=== The problem ===
Show each line from the items below that contains the string "אולם".

Dataset entries
++++

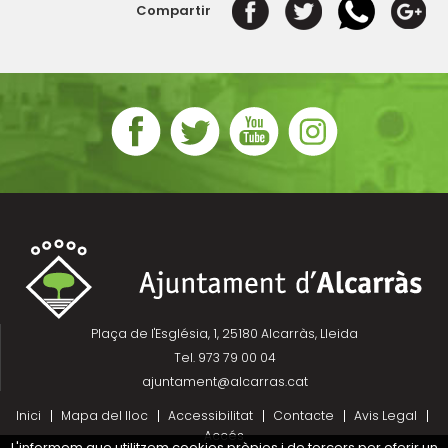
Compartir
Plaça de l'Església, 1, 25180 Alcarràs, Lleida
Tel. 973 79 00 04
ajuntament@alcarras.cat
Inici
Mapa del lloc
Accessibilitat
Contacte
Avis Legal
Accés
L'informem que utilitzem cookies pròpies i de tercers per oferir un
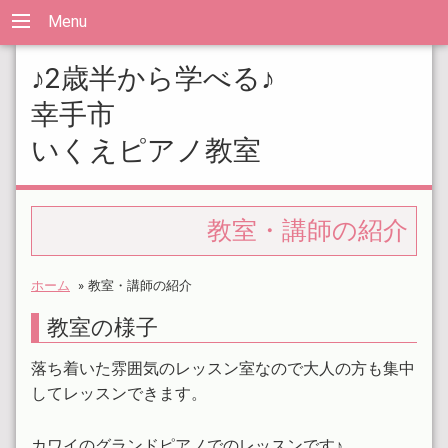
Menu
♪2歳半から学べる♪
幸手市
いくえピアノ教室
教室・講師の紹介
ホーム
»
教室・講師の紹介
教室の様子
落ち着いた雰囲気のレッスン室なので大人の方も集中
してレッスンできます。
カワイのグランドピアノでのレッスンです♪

++++

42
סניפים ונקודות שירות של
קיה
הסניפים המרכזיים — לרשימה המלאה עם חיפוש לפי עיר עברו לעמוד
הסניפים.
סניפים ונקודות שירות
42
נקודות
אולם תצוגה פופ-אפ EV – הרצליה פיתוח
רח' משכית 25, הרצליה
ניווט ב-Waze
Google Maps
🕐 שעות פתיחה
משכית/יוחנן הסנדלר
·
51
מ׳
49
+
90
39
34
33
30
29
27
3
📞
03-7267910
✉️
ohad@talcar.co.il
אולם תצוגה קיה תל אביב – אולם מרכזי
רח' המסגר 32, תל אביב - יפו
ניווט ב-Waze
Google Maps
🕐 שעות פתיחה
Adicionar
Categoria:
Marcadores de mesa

++++

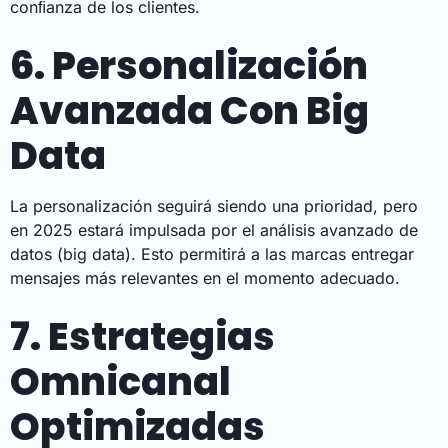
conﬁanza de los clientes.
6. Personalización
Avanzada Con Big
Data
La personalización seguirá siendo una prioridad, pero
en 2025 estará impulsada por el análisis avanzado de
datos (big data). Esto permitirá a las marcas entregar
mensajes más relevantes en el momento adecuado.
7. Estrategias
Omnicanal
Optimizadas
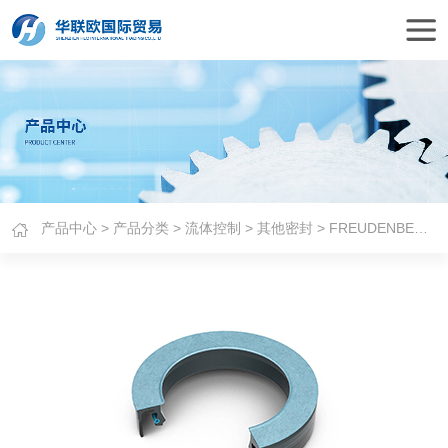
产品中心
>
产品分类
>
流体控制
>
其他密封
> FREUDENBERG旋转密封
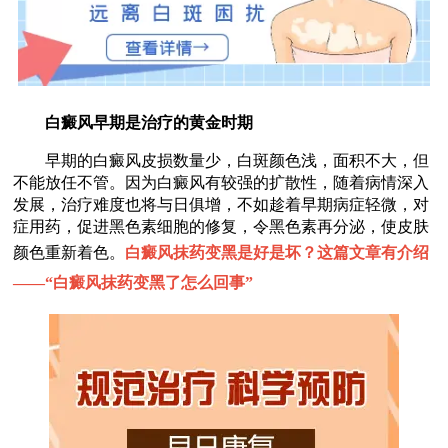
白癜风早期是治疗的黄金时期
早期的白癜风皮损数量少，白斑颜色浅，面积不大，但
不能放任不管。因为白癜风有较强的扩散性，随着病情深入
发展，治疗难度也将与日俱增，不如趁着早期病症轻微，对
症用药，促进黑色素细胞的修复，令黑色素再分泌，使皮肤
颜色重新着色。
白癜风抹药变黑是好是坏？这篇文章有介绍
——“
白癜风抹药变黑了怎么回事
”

++++

=== Response to the task ===
אולם תצוגה פופ-אפ EV – הרצליה פיתוח
אולם תצוגה קיה תל אביב – אולם מרכזי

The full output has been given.